Переждал протопоп рождественские морозы, переждал крещенские. Сретенские тоже переждал. Как помягчало на дворе, затрусило наст снежком, собрался и пошёл обозом через Тюмень, через Туринский острог на Верхотурье.
Иди и дойдёшь.
В Верхотурье встретил Ивана Богдановича Камынина, старого знакомого. Нижегородский человек, в Москве знались. Иван Богданович полтора года тому назад служил в Верхотурье воеводой. Пока дела сдавал, в дорогу собирался, восстали татары.
— Как же ты проехал, протопоп?! — удивился Камынин.
— Христос пронёс. Пречистая Богородица провела, — легко отвечал Аввакум. — Мне, Иван Богданович, никто уж не страшен после Даур. Одного Христа боюсь.
И верно, зело осмелел протопоп.
Местный иерей, почитая великого страдальца, позвал Аввакума в соборе служить. Аввакум же не только отслужил обедню по-старому, крестясь двумя перстами, но и громыхнул проповедью. Власти, насаждающие Никоновы новшества, назвал волками. Напоследок же так молвил:
— Волчат подавить нигде не худо — ибо волками вырастут. Я же обещаю вам сыскать в Москве матерого вожака, череп ему раскроить за пожранное стадо овец словесных.
От таких речей у священника медвежья болезнь случилась.
Власти тоже проводили протопопа из Верхотурья с великим удовольствием.
По зимней дороге успел Аввакум доехать до Устюга Великого. Здесь и пережидал полые воды.
Мог бы и до Тотьмы добраться, но ростепель обманула. По лужам в Устюг приплыли-прикатили в день Сорока Мучеников. Сняли дом на два месяца. Тут и грянули морозы, да такие, что на улице вздохнуть страшно, грудь обжигает.
Великий Устюг потому и великий, что был в старые годы северной столицей. Все поморы, открыватели ледовитых морей и великих рек, или родом устюжане, или снаряжались в путь в Устюге. Что ни дом — купец, мореход, казак-землепроходец.

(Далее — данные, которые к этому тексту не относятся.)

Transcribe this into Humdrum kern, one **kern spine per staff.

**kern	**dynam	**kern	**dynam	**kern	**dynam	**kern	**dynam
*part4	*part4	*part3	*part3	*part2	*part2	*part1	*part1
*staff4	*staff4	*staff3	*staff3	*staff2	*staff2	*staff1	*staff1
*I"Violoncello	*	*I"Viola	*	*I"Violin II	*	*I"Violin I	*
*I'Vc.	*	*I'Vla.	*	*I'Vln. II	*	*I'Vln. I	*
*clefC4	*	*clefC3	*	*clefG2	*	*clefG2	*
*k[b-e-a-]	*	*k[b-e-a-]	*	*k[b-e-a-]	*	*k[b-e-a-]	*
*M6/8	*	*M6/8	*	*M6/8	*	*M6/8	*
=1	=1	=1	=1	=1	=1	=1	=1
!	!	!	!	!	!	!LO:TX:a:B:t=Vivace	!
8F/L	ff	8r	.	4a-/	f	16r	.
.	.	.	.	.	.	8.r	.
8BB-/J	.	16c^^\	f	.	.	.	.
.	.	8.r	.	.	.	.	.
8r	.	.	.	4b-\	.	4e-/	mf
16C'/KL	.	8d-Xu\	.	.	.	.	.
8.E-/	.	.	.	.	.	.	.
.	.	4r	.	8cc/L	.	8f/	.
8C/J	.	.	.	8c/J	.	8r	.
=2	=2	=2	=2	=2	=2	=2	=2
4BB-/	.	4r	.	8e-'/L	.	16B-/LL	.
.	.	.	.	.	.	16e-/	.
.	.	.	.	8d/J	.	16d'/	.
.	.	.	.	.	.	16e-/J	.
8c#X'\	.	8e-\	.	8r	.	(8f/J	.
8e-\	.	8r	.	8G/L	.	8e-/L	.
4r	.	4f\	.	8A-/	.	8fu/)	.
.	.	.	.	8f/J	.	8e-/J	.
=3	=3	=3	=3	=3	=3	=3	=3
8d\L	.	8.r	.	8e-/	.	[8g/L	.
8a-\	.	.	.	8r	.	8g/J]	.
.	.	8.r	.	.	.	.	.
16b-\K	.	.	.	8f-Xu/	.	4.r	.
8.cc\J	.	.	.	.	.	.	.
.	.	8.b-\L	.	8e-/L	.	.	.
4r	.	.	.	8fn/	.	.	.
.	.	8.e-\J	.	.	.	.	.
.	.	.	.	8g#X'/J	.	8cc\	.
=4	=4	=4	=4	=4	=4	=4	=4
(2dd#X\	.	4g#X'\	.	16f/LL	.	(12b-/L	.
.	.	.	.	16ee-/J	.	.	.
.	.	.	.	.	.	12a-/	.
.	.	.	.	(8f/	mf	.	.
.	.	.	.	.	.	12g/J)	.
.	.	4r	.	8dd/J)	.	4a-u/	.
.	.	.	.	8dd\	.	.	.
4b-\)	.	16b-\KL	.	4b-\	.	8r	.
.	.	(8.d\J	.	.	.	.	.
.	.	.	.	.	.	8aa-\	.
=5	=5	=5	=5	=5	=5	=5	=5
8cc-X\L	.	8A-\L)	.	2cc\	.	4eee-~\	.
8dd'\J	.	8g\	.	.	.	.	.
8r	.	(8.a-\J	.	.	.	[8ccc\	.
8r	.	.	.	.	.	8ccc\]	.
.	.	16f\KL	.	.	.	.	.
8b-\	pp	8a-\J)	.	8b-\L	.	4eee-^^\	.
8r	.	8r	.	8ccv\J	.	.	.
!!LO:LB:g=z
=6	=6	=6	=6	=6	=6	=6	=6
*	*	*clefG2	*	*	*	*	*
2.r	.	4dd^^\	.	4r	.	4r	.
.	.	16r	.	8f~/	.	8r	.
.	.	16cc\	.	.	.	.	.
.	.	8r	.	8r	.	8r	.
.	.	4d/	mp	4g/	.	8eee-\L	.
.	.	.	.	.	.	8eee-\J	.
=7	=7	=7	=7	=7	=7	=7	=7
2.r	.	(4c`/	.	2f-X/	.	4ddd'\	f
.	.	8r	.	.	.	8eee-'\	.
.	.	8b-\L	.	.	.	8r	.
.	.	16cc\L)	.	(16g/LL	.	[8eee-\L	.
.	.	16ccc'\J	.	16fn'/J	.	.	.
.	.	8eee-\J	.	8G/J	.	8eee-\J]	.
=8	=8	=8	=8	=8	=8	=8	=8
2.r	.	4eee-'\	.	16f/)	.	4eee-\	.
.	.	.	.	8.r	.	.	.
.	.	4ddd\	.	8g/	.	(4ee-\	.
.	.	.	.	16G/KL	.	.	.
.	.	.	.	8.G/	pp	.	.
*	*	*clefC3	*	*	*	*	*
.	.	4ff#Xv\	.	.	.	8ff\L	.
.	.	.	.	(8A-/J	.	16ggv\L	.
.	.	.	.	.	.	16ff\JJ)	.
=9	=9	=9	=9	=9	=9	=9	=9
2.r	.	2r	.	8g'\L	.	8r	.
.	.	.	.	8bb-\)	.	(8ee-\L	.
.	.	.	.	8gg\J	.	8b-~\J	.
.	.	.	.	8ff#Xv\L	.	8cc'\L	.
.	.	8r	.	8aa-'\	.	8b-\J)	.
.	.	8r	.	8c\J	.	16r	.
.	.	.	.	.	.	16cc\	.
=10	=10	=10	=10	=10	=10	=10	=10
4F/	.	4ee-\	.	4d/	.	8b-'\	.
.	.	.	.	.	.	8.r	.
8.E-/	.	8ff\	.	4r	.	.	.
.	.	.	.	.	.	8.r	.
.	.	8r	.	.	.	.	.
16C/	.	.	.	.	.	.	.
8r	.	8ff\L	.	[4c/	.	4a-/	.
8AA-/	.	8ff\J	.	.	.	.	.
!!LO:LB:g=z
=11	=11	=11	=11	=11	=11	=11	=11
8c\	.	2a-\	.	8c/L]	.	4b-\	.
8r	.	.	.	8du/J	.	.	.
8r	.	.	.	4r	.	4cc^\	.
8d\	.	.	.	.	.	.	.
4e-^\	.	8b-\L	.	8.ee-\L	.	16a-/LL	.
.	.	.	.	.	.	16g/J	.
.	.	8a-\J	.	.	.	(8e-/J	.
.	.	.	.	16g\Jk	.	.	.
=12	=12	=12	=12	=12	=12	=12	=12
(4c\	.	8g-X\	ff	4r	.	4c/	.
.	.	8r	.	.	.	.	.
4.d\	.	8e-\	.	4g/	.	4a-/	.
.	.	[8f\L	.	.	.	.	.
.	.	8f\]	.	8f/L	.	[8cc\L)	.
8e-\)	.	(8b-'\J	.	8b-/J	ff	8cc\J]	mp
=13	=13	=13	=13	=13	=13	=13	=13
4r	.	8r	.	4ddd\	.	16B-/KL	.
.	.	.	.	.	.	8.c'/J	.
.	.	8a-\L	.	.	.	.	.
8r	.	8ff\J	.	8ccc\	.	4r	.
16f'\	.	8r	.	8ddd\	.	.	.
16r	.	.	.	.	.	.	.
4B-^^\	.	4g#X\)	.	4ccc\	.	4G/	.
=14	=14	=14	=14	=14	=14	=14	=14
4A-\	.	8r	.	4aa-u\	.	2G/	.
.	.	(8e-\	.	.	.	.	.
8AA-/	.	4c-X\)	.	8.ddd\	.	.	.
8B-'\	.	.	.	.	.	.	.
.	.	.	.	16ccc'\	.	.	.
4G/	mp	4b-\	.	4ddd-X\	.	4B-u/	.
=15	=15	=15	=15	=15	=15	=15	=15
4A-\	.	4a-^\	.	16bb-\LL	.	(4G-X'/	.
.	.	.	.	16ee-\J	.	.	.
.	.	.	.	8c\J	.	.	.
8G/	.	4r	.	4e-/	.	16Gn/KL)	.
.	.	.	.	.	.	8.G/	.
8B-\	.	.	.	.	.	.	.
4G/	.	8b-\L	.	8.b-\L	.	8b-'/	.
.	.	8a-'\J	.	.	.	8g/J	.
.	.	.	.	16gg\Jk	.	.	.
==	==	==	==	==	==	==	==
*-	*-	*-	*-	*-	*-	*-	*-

В Великом Устюге власти к протопопу благоволили, но друга себе нашёл не среди именитых людей. Шёл к заутрене, неся на себе облако морозное, — в одной рубахе, бос, без шапки — юноша. Не калека, не дурачок.
— Юродствуешь? — спросил Аввакум.
— Уродствую.
— Холодно?
— Холодно, батюшка.
— Приходи ко мне домой, помолимся.
— Сам приходи! Спроси Фёдора, всяк укажет, где моя келейка.
Во время службы юродивый забежал в церковь к иконам приложиться. Ноги об пол стучат как деревянные. Молящихся от того стука мороз по спине продирает.
А Фёдор встал под куполом, на орла Иоаннова, названого сына Богородицы, засмотрелся{8}. Руки сами собой поднялись, но до локтей. Не орлиный взмах — шевеленье замерзающей вороны. Тут певчие запели, Фёдор и замер. Руки топорщатся, ноги боль нестерпимая корчит. Палец с пару сойдёт — взвоешь, а тут по колено мёрзлое мясо на окаменелых костях, — он же, милый, как ангел, глядит на Царские врата, на престол и Духа Святого видит.
Служба кончилась. Подошёл юродивый к протопопу благословиться, сказал, в глаза глядя:
— Д сам тебе келию мою покажу. Пойдёшь?
— Пойду.
А с ним, бедным, не то что выходить из храма, подумать о выходе — студёно. Фёдор углядел смятенье, к руке Протопоповой лицом припал.
— Ничего, батька, я привык. Ради дружбы нашей Господь мороз послал.
Жил Фёдор у людей хороших. Изба стояла на заднем дворе, утонув в снегу. Но пол вымыт, на столе хлеб, печь топится, в печи горшок каши.
— Из каких же ты людей будешь? — спросил Аввакум.
— Из богатых, — просто ответил Фёдор. — У моего батюшки в Новгороде амбары и лавки, но родом мы из Мезени.
— Книги у тебя.
— Батюшка денег не жалел на учителей. Я большие торга вёл, да спохватился. Деньгами вечную жизнь не купишь. Наплакался по себе и пообещал Господу уродствовать. Язык смел, да тело не больно храброе. Солгал я Исусу Христу. Батюшка уговорил не ввергать дом в убытки. Какое купцу доверие, если сын блаженный дурак. Но Господь меня быстро приструнил. Плыл я на ладье с Мезени, волны расходились. Не помню как — то ли смыло, то ли ветром сдуло — упал с ладьи. Ноги в снастях запутались, а голова в море. Тут и обещал Господу: коли спасёшь от потопления, буду бос по снегу ходить. Уж какой силой, а видно — Божией — выперхнуло меня обратно на палубу. И уж больше Господнего терпения не испытывал, пошёл странствовать.